* **Exercise**: Your answer should be every line below that includes the word "CROSS".

* **Available records**:
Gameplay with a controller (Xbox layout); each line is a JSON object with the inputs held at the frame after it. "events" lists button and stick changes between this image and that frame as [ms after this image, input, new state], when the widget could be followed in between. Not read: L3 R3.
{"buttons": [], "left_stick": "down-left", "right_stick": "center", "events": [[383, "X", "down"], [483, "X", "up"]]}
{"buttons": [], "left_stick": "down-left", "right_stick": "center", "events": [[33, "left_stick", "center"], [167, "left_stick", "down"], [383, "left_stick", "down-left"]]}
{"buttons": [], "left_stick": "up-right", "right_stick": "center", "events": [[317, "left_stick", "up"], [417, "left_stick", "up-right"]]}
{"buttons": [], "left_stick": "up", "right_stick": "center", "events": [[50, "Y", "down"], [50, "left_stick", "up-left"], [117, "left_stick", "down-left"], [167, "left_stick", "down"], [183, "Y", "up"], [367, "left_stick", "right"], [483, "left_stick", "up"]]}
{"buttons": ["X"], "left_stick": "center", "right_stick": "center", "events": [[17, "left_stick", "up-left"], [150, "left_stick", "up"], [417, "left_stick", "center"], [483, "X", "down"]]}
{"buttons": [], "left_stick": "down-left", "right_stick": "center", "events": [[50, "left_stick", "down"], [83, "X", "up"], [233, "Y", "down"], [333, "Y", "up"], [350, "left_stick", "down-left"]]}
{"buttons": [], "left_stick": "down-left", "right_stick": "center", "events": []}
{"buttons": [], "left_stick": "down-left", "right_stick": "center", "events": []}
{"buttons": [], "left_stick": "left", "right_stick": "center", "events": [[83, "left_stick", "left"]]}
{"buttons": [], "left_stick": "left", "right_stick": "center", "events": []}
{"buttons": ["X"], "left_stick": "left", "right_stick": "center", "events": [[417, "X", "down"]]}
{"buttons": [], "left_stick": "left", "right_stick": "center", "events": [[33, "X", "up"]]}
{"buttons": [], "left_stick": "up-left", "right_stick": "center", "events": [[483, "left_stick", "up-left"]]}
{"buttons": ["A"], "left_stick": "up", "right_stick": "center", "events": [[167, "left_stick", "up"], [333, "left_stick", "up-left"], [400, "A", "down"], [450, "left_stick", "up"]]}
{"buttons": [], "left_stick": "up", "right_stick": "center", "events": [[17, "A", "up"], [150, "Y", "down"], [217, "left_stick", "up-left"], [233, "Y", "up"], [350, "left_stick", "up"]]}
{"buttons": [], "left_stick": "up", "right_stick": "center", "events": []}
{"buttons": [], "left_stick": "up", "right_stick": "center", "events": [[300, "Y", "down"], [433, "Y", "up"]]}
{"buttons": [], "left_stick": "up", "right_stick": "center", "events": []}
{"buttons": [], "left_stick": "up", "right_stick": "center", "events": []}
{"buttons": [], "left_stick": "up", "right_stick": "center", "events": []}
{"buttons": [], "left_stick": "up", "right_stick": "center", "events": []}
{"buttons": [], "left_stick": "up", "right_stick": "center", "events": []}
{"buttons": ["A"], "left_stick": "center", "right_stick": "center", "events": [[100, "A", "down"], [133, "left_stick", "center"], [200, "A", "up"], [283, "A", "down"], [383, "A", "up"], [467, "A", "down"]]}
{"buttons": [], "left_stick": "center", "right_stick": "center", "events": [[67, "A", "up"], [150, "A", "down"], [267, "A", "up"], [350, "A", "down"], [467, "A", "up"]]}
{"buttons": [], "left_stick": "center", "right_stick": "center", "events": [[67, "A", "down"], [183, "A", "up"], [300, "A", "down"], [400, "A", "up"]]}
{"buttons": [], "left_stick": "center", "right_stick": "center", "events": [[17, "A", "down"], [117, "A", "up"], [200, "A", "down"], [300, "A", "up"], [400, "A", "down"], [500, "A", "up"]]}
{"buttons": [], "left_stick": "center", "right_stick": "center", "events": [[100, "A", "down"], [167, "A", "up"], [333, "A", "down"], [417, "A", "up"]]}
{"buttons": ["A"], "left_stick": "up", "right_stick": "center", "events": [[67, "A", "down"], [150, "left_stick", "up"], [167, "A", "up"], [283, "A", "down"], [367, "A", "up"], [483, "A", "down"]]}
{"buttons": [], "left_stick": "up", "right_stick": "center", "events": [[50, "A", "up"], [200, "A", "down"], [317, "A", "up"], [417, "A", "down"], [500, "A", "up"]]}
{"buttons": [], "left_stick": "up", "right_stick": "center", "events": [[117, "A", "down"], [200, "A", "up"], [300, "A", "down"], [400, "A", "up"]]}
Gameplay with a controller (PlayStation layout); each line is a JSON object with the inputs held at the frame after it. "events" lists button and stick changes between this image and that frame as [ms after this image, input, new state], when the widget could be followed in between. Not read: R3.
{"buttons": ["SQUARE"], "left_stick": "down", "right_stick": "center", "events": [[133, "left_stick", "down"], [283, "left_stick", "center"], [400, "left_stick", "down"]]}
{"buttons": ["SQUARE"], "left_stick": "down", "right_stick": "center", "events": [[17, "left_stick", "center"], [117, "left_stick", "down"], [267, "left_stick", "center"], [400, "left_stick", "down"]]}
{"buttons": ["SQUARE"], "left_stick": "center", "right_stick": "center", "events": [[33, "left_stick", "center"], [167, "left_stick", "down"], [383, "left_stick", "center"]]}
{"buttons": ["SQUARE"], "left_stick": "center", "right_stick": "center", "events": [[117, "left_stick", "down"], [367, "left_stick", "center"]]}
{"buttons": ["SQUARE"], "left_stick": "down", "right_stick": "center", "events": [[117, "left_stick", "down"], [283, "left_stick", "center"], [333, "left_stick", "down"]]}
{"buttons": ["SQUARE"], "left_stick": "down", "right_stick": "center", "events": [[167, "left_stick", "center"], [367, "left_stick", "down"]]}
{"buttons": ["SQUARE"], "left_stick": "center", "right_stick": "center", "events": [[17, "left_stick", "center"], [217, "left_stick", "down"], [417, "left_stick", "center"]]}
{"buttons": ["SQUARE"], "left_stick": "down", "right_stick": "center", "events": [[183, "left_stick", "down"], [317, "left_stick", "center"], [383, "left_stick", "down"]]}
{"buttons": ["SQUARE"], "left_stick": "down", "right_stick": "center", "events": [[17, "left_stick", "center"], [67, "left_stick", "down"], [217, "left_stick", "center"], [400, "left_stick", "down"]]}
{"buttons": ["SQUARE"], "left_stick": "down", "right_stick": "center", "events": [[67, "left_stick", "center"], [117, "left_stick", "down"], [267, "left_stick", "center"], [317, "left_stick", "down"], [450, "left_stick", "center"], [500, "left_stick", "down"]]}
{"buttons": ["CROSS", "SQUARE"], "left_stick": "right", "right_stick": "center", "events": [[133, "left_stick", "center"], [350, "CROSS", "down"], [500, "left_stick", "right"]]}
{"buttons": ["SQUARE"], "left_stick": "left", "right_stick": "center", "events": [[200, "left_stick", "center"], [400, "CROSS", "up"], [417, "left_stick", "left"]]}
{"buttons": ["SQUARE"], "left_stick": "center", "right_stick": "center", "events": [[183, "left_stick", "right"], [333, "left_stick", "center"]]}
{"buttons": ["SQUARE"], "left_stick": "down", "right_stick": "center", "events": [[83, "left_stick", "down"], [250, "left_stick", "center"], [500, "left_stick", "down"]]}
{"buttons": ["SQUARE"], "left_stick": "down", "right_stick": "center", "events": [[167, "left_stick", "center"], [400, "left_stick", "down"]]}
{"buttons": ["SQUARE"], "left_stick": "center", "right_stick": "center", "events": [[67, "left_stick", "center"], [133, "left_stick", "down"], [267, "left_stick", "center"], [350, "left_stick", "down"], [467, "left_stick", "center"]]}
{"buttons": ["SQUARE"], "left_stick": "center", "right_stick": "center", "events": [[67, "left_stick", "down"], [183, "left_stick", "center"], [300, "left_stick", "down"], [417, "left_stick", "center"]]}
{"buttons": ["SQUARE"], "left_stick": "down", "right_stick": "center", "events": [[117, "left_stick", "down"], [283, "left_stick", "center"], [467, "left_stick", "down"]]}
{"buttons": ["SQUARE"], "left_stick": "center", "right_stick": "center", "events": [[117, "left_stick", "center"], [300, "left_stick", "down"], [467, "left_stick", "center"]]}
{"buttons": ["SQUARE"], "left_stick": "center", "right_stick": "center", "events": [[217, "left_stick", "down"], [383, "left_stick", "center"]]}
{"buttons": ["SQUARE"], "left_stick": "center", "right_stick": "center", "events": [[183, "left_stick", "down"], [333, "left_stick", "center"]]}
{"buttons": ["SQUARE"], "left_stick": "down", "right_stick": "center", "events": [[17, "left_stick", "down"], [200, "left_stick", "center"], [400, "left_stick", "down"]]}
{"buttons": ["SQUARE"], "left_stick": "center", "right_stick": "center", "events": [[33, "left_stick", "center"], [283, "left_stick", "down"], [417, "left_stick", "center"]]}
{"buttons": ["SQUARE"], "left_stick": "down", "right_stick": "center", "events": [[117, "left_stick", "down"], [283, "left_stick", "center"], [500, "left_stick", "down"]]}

* **Solution for this task**:
{"buttons": ["CROSS", "SQUARE"], "left_stick": "right", "right_stick": "center", "events": [[133, "left_stick", "center"], [350, "CROSS", "down"], [500, "left_stick", "right"]]}
{"buttons": ["SQUARE"], "left_stick": "left", "right_stick": "center", "events": [[200, "left_stick", "center"], [400, "CROSS", "up"], [417, "left_stick", "left"]]}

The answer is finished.